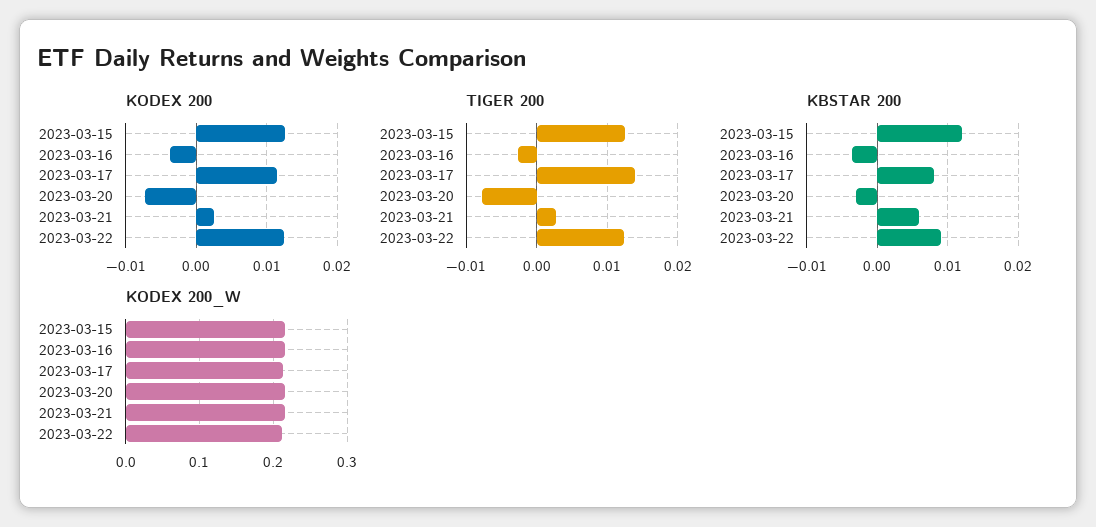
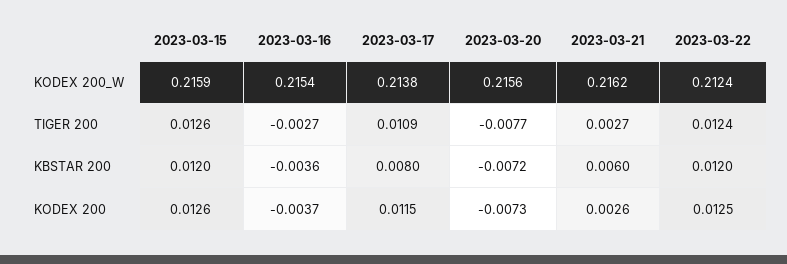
  {
    "KODEX 200": {
      "2023-03-15": 0.0126,
      "2023-03-16": -0.0037,
      "2023-03-17": 0.0115,
      "2023-03-20": -0.0073,
      "2023-03-21": 0.0026,
      "2023-03-22": 0.0125
    },
    "TIGER 200": {
      "2023-03-15": 0.0126,
      "2023-03-16": -0.0027,
-     "2023-03-17": 0.014,
+     "2023-03-17": 0.0109,
      "2023-03-20": -0.0077,
      "2023-03-21": 0.0027,
      "2023-03-22": 0.0124
    },
    "KBSTAR 200": {
      "2023-03-15": 0.012,
      "2023-03-16": -0.0036,
      "2023-03-17": 0.008,
-     "2023-03-20": -0.003,
+     "2023-03-20": -0.0072,
      "2023-03-21": 0.006,
-     "2023-03-22": 0.009
+     "2023-03-22": 0.012
    },
    "KODEX 200_W": {
      "2023-03-15": 0.2159,
      "2023-03-16": 0.2154,
      "2023-03-17": 0.2138,
      "2023-03-20": 0.2156,
      "2023-03-21": 0.2162,
      "2023-03-22": 0.2124
    }
  }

## WHAT TO WORK ON
Retype each line of the records exactly as it reads; no pictures belong in the copy.

## WRITTEN SOLUTION
  {
    "KODEX 200": {
      "2023-03-15": 0.0126,
      "2023-03-16": -0.0037,
      "2023-03-17": 0.0115,
      "2023-03-20": -0.0073,
      "2023-03-21": 0.0026,
      "2023-03-22": 0.0125
    },
    "TIGER 200": {
      "2023-03-15": 0.0126,
      "2023-03-16": -0.0027,
-     "2023-03-17": 0.014,
+     "2023-03-17": 0.0109,
      "2023-03-20": -0.0077,
      "2023-03-21": 0.0027,
      "2023-03-22": 0.0124
    },
    "KBSTAR 200": {
      "2023-03-15": 0.012,
      "2023-03-16": -0.0036,
      "2023-03-17": 0.008,
-     "2023-03-20": -0.003,
+     "2023-03-20": -0.0072,
      "2023-03-21": 0.006,
-     "2023-03-22": 0.009
+     "2023-03-22": 0.012
    },
    "KODEX 200_W": {
      "2023-03-15": 0.2159,
      "2023-03-16": 0.2154,
      "2023-03-17": 0.2138,
      "2023-03-20": 0.2156,
      "2023-03-21": 0.2162,
      "2023-03-22": 0.2124
    }
  }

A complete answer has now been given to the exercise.